## PROMPT
Word for word, reproduce each line of the data below, omitting every image.

(Saved data entries)
==================================================

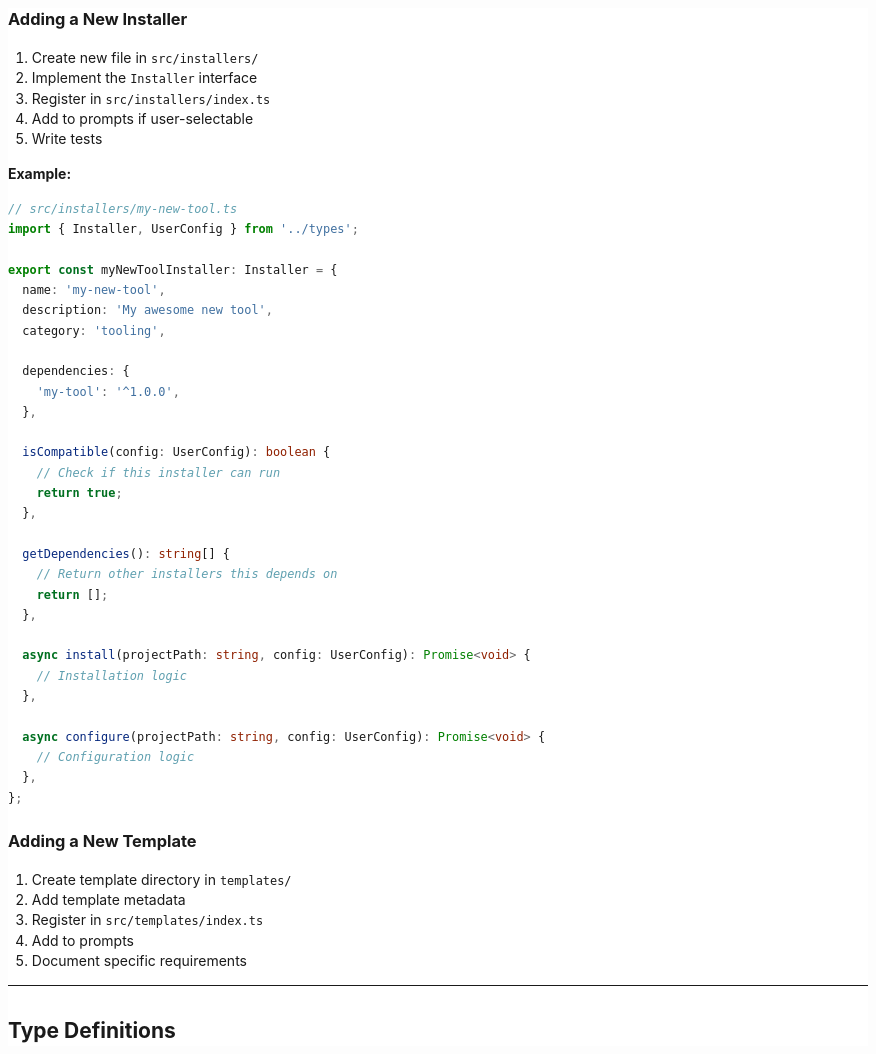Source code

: ### Adding a New Installer

1. Create new file in `src/installers/`
2. Implement the `Installer` interface
3. Register in `src/installers/index.ts`
4. Add to prompts if user-selectable
5. Write tests

**Example:**
```typescript
// src/installers/my-new-tool.ts
import { Installer, UserConfig } from '../types';

export const myNewToolInstaller: Installer = {
  name: 'my-new-tool',
  description: 'My awesome new tool',
  category: 'tooling',
  
  dependencies: {
    'my-tool': '^1.0.0',
  },
  
  isCompatible(config: UserConfig): boolean {
    // Check if this installer can run
    return true;
  },
  
  getDependencies(): string[] {
    // Return other installers this depends on
    return [];
  },
  
  async install(projectPath: string, config: UserConfig): Promise<void> {
    // Installation logic
  },
  
  async configure(projectPath: string, config: UserConfig): Promise<void> {
    // Configuration logic
  },
};
```

### Adding a New Template

1. Create template directory in `templates/`
2. Add template metadata
3. Register in `src/templates/index.ts`
4. Add to prompts
5. Document specific requirements

---

## Type Definitions
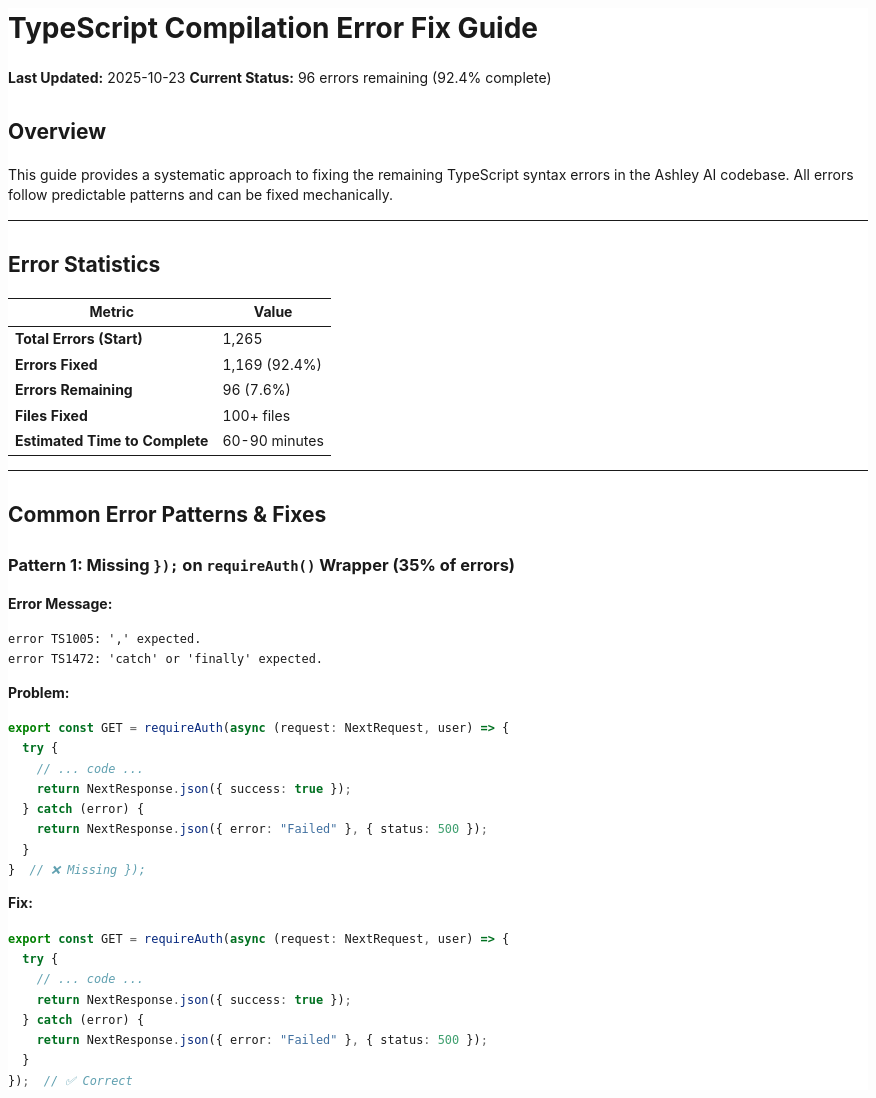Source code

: # TypeScript Compilation Error Fix Guide
**Last Updated:** 2025-10-23
**Current Status:** 96 errors remaining (92.4% complete)

## Overview

This guide provides a systematic approach to fixing the remaining TypeScript syntax errors in the Ashley AI codebase. All errors follow predictable patterns and can be fixed mechanically.

---

## Error Statistics

| Metric | Value |
|--------|-------|
| **Total Errors (Start)** | 1,265 |
| **Errors Fixed** | 1,169 (92.4%) |
| **Errors Remaining** | 96 (7.6%) |
| **Files Fixed** | 100+ files |
| **Estimated Time to Complete** | 60-90 minutes |

---

## Common Error Patterns & Fixes

### Pattern 1: Missing `});` on `requireAuth()` Wrapper (35% of errors)

**Error Message:**
```
error TS1005: ',' expected.
error TS1472: 'catch' or 'finally' expected.
```

**Problem:**
```typescript
export const GET = requireAuth(async (request: NextRequest, user) => {
  try {
    // ... code ...
    return NextResponse.json({ success: true });
  } catch (error) {
    return NextResponse.json({ error: "Failed" }, { status: 500 });
  }
}  // ❌ Missing });
```

**Fix:**
```typescript
export const GET = requireAuth(async (request: NextRequest, user) => {
  try {
    // ... code ...
    return NextResponse.json({ success: true });
  } catch (error) {
    return NextResponse.json({ error: "Failed" }, { status: 500 });
  }
});  // ✅ Correct
```
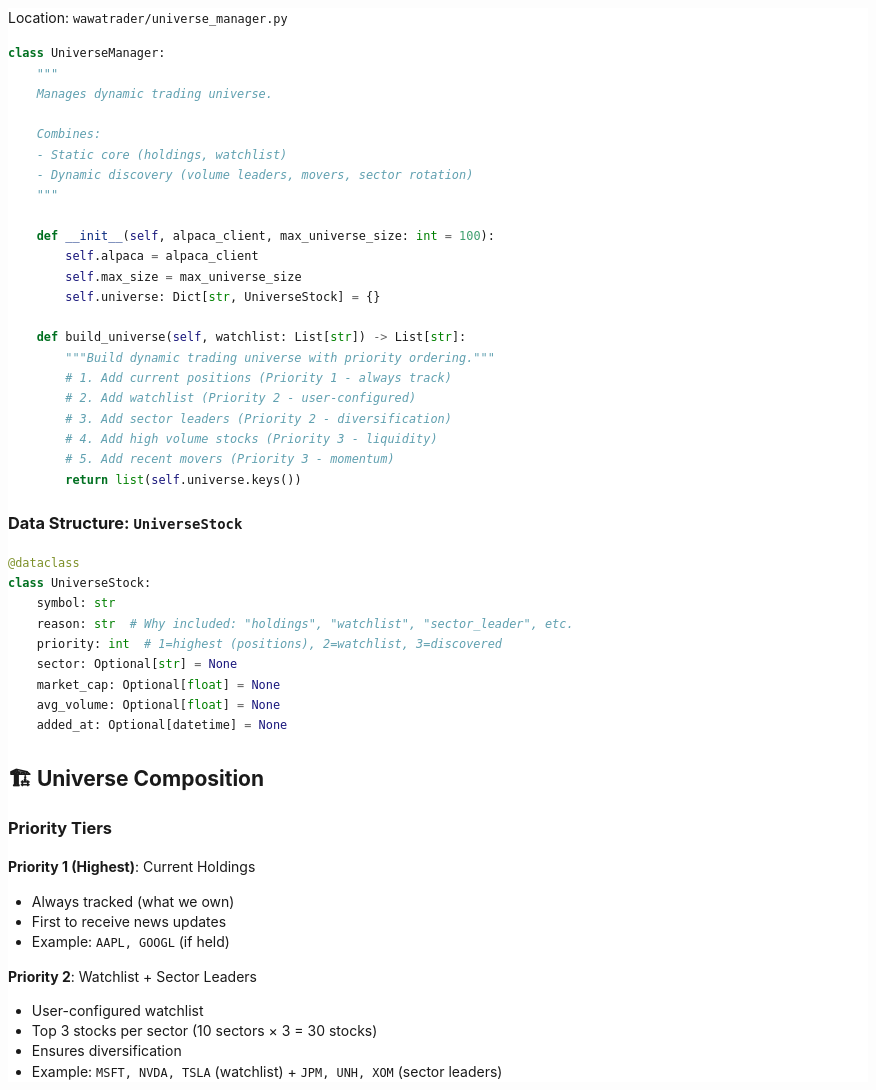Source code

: Location: `wawatrader/universe_manager.py`

```python
class UniverseManager:
    """
    Manages dynamic trading universe.
    
    Combines:
    - Static core (holdings, watchlist)
    - Dynamic discovery (volume leaders, movers, sector rotation)
    """
    
    def __init__(self, alpaca_client, max_universe_size: int = 100):
        self.alpaca = alpaca_client
        self.max_size = max_universe_size
        self.universe: Dict[str, UniverseStock] = {}
        
    def build_universe(self, watchlist: List[str]) -> List[str]:
        """Build dynamic trading universe with priority ordering."""
        # 1. Add current positions (Priority 1 - always track)
        # 2. Add watchlist (Priority 2 - user-configured)
        # 3. Add sector leaders (Priority 2 - diversification)
        # 4. Add high volume stocks (Priority 3 - liquidity)
        # 5. Add recent movers (Priority 3 - momentum)
        return list(self.universe.keys())
```

### Data Structure: `UniverseStock`

```python
@dataclass
class UniverseStock:
    symbol: str
    reason: str  # Why included: "holdings", "watchlist", "sector_leader", etc.
    priority: int  # 1=highest (positions), 2=watchlist, 3=discovered
    sector: Optional[str] = None
    market_cap: Optional[float] = None
    avg_volume: Optional[float] = None
    added_at: Optional[datetime] = None
```

## 🏗️ Universe Composition

### Priority Tiers

**Priority 1 (Highest)**: Current Holdings
- Always tracked (what we own)
- First to receive news updates
- Example: `AAPL, GOOGL` (if held)

**Priority 2**: Watchlist + Sector Leaders
- User-configured watchlist
- Top 3 stocks per sector (10 sectors × 3 = 30 stocks)
- Ensures diversification
- Example: `MSFT, NVDA, TSLA` (watchlist) + `JPM, UNH, XOM` (sector leaders)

==================================================

## YOUR SOLUTION
Source code

: ### Adding a New Installer

1. Create new file in `src/installers/`
2. Implement the `Installer` interface
3. Register in `src/installers/index.ts`
4. Add to prompts if user-selectable
5. Write tests

**Example:**
```typescript
// src/installers/my-new-tool.ts
import { Installer, UserConfig } from '../types';

export const myNewToolInstaller: Installer = {
  name: 'my-new-tool',
  description: 'My awesome new tool',
  category: 'tooling',
  
  dependencies: {
    'my-tool': '^1.0.0',
  },
  
  isCompatible(config: UserConfig): boolean {
    // Check if this installer can run
    return true;
  },
  
  getDependencies(): string[] {
    // Return other installers this depends on
    return [];
  },
  
  async install(projectPath: string, config: UserConfig): Promise<void> {
    // Installation logic
  },
  
  async configure(projectPath: string, config: UserConfig): Promise<void> {
    // Configuration logic
  },
};
```

### Adding a New Template

1. Create template directory in `templates/`
2. Add template metadata
3. Register in `src/templates/index.ts`
4. Add to prompts
5. Document specific requirements

---

## Type Definitions
Source code

: # TypeScript Compilation Error Fix Guide
**Last Updated:** 2025-10-23
**Current Status:** 96 errors remaining (92.4% complete)

## Overview

This guide provides a systematic approach to fixing the remaining TypeScript syntax errors in the Ashley AI codebase. All errors follow predictable patterns and can be fixed mechanically.

---

## Error Statistics

| Metric | Value |
|--------|-------|
| **Total Errors (Start)** | 1,265 |
| **Errors Fixed** | 1,169 (92.4%) |
| **Errors Remaining** | 96 (7.6%) |
| **Files Fixed** | 100+ files |
| **Estimated Time to Complete** | 60-90 minutes |

---

## Common Error Patterns & Fixes

### Pattern 1: Missing `});` on `requireAuth()` Wrapper (35% of errors)

**Error Message:**
```
error TS1005: ',' expected.
error TS1472: 'catch' or 'finally' expected.
```

**Problem:**
```typescript
export const GET = requireAuth(async (request: NextRequest, user) => {
  try {
    // ... code ...
    return NextResponse.json({ success: true });
  } catch (error) {
    return NextResponse.json({ error: "Failed" }, { status: 500 });
  }
}  // ❌ Missing });
```

**Fix:**
```typescript
export const GET = requireAuth(async (request: NextRequest, user) => {
  try {
    // ... code ...
    return NextResponse.json({ success: true });
  } catch (error) {
    return NextResponse.json({ error: "Failed" }, { status: 500 });
  }
});  // ✅ Correct
```
Source code

: Location: `wawatrader/universe_manager.py`

```python
class UniverseManager:
    """
    Manages dynamic trading universe.
    
    Combines:
    - Static core (holdings, watchlist)
    - Dynamic discovery (volume leaders, movers, sector rotation)
    """
    
    def __init__(self, alpaca_client, max_universe_size: int = 100):
        self.alpaca = alpaca_client
        self.max_size = max_universe_size
        self.universe: Dict[str, UniverseStock] = {}
        
    def build_universe(self, watchlist: List[str]) -> List[str]:
        """Build dynamic trading universe with priority ordering."""
        # 1. Add current positions (Priority 1 - always track)
        # 2. Add watchlist (Priority 2 - user-configured)
        # 3. Add sector leaders (Priority 2 - diversification)
        # 4. Add high volume stocks (Priority 3 - liquidity)
        # 5. Add recent movers (Priority 3 - momentum)
        return list(self.universe.keys())
```

### Data Structure: `UniverseStock`

```python
@dataclass
class UniverseStock:
    symbol: str
    reason: str  # Why included: "holdings", "watchlist", "sector_leader", etc.
    priority: int  # 1=highest (positions), 2=watchlist, 3=discovered
    sector: Optional[str] = None
    market_cap: Optional[float] = None
    avg_volume: Optional[float] = None
    added_at: Optional[datetime] = None
```

## 🏗️ Universe Composition

### Priority Tiers

**Priority 1 (Highest)**: Current Holdings
- Always tracked (what we own)
- First to receive news updates
- Example: `AAPL, GOOGL` (if held)

**Priority 2**: Watchlist + Sector Leaders
- User-configured watchlist
- Top 3 stocks per sector (10 sectors × 3 = 30 stocks)
- Ensures diversification
- Example: `MSFT, NVDA, TSLA` (watchlist) + `JPM, UNH, XOM` (sector leaders)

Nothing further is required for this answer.